Now she sinks deeper, that she was ripped off for 4 delegates. HELLLLLLO Hillary! There is NO way you can’t catch up. You can have the 4 delegates, Why are you making yourself look more foolish? The 4 delegates won’t get you back on top or even within fieldgoal range! Please, own up with some grace and class instead of flaunting your ego and desparation. She doesnt appear “tough” to me, in my opinion she looks sad and desperate. Qualities to get my confidence and vote. The windown is closing, you can hold your head up high, or hang by your fingertips showing you’ve really lost touch.

June 3, 2008 at 11:47 am
(3) uspolitics says:

Hi, Shannon:

I don’t think the voters and leadership in FL or MI ever “accepted the rules at their face value.”

The Republicans made their decision to seat half the delegates on 8 November 2007, at the same time that they decided to penalize the state for the early primary. Thus, there was never a boatload of controversy.

June 3, 2008 at 11:51 am
(4) uspolitics says:

Hi, Starrdo:

Obama is winning this election only by a nose, when we look at the elected delegates. Talking trash about the person who is coming in an extremely close second does nothing to help party unity. Having less than 52% of the vote is not a mandate.

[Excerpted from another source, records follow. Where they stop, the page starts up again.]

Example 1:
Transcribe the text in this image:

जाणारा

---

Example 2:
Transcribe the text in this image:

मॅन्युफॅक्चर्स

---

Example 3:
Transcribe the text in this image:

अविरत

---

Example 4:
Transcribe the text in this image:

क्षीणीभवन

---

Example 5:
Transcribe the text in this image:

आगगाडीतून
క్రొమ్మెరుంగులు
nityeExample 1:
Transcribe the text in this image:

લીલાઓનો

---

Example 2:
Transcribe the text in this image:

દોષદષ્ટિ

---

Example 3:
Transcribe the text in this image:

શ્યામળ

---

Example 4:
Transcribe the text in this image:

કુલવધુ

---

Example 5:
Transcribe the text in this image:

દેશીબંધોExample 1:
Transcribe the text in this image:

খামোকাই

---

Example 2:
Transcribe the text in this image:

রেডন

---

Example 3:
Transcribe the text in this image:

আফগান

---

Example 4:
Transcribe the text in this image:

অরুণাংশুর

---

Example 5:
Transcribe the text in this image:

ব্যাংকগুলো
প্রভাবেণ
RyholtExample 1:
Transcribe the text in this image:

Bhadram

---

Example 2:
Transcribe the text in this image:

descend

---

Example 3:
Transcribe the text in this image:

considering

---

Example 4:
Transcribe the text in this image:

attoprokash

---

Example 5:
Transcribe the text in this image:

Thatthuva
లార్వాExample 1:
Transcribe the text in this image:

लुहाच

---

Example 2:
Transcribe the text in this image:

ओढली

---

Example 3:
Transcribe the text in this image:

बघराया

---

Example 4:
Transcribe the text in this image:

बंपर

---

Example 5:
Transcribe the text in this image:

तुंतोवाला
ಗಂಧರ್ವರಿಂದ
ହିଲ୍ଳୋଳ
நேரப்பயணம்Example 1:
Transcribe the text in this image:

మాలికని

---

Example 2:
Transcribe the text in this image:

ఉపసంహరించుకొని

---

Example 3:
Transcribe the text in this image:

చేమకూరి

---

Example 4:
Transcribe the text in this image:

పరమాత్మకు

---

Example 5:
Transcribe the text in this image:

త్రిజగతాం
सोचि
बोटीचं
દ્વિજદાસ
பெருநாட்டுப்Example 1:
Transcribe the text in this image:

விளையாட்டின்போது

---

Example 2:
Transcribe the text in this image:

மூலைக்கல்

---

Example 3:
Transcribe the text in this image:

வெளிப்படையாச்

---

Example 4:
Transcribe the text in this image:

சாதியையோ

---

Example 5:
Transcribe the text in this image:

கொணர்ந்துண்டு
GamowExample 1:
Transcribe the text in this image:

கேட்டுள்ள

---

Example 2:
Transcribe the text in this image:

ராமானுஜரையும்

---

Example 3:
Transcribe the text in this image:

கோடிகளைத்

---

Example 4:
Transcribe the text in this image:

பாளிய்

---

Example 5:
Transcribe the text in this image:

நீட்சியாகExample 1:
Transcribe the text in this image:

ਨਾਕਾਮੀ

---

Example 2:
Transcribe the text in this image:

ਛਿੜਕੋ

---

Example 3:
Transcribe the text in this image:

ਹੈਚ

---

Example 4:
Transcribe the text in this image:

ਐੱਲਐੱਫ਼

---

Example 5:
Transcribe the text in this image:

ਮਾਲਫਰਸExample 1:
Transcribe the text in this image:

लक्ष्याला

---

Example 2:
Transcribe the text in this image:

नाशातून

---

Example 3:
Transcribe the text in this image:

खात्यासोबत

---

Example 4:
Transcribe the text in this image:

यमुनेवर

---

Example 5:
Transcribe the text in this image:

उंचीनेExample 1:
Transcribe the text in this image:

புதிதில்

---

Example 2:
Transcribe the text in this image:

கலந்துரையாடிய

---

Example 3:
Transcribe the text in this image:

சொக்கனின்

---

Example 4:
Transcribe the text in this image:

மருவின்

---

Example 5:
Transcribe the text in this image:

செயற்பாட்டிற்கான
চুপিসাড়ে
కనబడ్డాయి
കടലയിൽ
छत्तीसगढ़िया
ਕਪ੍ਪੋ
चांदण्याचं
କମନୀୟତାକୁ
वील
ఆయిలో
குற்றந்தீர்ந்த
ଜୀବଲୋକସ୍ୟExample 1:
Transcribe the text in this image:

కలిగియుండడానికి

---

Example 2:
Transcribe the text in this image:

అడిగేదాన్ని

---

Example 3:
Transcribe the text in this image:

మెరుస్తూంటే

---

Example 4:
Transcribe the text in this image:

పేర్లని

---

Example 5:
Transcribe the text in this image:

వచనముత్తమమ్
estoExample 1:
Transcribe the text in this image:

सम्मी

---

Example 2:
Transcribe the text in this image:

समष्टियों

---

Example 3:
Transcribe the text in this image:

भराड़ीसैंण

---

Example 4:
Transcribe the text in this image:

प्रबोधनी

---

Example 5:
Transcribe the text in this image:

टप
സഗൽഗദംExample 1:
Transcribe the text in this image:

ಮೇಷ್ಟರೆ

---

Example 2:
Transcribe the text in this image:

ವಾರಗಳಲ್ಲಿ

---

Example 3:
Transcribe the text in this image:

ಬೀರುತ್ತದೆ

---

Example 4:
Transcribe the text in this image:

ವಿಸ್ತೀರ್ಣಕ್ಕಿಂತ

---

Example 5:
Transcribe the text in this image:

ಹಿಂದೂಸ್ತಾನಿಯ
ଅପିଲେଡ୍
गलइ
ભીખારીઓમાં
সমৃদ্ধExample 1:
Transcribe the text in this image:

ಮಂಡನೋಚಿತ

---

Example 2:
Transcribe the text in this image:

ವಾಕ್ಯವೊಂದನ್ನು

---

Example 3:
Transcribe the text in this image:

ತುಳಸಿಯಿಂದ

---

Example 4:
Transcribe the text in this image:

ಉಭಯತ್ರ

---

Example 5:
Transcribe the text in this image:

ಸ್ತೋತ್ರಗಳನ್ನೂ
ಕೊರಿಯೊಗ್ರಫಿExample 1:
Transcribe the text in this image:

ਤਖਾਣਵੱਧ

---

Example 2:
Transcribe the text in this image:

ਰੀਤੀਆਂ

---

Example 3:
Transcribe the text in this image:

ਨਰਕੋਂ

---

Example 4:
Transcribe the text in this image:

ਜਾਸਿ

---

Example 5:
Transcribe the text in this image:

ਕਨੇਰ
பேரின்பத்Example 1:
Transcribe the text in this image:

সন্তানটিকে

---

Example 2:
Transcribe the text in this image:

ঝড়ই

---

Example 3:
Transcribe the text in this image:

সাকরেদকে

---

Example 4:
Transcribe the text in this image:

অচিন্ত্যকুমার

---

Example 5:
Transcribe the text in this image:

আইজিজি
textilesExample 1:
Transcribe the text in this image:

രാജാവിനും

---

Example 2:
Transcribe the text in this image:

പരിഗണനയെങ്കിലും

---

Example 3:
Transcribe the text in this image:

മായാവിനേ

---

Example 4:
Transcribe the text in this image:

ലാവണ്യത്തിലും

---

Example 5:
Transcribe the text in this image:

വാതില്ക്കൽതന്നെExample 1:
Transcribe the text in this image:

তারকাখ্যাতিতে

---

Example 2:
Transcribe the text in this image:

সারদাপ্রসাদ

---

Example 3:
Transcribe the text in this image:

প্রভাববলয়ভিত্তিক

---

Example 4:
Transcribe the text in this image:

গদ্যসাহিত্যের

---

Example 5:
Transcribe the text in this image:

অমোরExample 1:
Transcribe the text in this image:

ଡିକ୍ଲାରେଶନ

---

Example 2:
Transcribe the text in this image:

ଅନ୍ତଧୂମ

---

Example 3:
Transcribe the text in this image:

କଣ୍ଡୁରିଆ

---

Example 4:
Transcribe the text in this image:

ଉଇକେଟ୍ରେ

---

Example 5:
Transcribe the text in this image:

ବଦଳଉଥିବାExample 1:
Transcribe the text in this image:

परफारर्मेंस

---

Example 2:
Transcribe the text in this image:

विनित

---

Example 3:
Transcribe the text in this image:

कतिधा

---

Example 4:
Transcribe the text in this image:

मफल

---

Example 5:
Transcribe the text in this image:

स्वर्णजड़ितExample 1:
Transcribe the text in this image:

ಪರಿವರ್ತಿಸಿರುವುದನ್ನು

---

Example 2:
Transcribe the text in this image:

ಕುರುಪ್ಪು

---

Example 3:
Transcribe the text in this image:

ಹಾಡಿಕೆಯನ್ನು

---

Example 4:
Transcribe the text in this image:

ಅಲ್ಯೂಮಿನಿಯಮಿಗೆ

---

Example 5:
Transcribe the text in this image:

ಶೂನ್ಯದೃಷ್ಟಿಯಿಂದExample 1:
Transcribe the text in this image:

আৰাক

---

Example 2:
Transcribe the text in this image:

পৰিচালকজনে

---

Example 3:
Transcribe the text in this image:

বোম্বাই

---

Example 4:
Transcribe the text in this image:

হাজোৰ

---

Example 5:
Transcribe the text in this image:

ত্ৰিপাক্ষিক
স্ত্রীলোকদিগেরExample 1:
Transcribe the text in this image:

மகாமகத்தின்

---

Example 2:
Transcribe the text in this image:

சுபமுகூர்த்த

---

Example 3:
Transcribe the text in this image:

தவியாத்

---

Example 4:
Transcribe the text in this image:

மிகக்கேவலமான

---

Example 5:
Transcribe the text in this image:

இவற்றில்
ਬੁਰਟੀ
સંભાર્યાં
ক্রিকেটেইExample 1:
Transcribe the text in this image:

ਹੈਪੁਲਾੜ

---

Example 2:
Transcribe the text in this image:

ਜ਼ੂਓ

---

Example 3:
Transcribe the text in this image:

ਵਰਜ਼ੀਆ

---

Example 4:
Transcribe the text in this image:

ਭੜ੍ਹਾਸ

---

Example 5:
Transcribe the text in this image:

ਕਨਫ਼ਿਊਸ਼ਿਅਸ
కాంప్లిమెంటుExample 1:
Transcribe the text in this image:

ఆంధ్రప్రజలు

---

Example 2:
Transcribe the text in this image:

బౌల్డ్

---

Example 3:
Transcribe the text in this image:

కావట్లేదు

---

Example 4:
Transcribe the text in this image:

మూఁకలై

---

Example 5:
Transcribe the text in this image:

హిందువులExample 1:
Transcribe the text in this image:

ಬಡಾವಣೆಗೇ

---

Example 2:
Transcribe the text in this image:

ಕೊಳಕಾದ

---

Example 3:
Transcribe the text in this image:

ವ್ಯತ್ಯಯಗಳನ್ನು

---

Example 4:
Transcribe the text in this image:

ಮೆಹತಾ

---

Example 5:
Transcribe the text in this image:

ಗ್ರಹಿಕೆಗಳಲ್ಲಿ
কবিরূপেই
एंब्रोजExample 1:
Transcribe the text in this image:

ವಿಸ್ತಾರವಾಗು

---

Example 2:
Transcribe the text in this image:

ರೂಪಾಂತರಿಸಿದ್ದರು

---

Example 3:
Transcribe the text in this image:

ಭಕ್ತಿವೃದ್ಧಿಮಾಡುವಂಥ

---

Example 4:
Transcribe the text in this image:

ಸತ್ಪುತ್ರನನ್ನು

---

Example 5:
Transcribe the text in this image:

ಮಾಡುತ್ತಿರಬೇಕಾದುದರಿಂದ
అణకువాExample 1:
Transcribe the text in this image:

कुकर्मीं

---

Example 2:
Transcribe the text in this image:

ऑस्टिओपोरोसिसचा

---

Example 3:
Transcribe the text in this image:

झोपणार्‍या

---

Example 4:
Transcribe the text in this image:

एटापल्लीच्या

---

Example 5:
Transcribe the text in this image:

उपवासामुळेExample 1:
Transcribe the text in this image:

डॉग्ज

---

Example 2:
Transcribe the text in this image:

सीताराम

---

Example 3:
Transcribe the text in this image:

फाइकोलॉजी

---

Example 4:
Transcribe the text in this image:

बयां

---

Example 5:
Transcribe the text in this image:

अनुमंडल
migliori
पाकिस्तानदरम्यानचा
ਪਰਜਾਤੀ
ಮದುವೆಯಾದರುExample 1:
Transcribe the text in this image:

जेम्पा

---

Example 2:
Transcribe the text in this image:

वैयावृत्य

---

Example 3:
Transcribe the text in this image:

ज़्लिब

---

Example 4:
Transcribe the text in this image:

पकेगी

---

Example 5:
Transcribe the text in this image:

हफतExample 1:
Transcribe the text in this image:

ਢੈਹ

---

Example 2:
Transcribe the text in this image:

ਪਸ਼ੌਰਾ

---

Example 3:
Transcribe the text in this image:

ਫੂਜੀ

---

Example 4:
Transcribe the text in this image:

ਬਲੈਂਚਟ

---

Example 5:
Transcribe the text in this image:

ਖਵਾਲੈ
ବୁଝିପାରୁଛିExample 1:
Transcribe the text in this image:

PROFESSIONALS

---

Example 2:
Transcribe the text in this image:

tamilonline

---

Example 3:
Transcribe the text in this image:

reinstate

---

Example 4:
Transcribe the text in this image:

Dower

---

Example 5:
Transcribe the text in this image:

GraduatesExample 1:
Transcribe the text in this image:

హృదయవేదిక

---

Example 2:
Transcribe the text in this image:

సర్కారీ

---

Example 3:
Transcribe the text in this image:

The Republicans are the folks Democrats are supposed to oppose (although I have the exact same response if your comments were about McCain — how can such rhetoric bring this country back together?).

There’s no place in my world for rhetoric that is this vitriolic.

June 3, 2008 at 11:42 pm
(5) Miles Teg says:

Someone needs to break the news to Hillary and her die hard supporters that the race is over and Obama won. I just read it in the New York Times, so it must be true.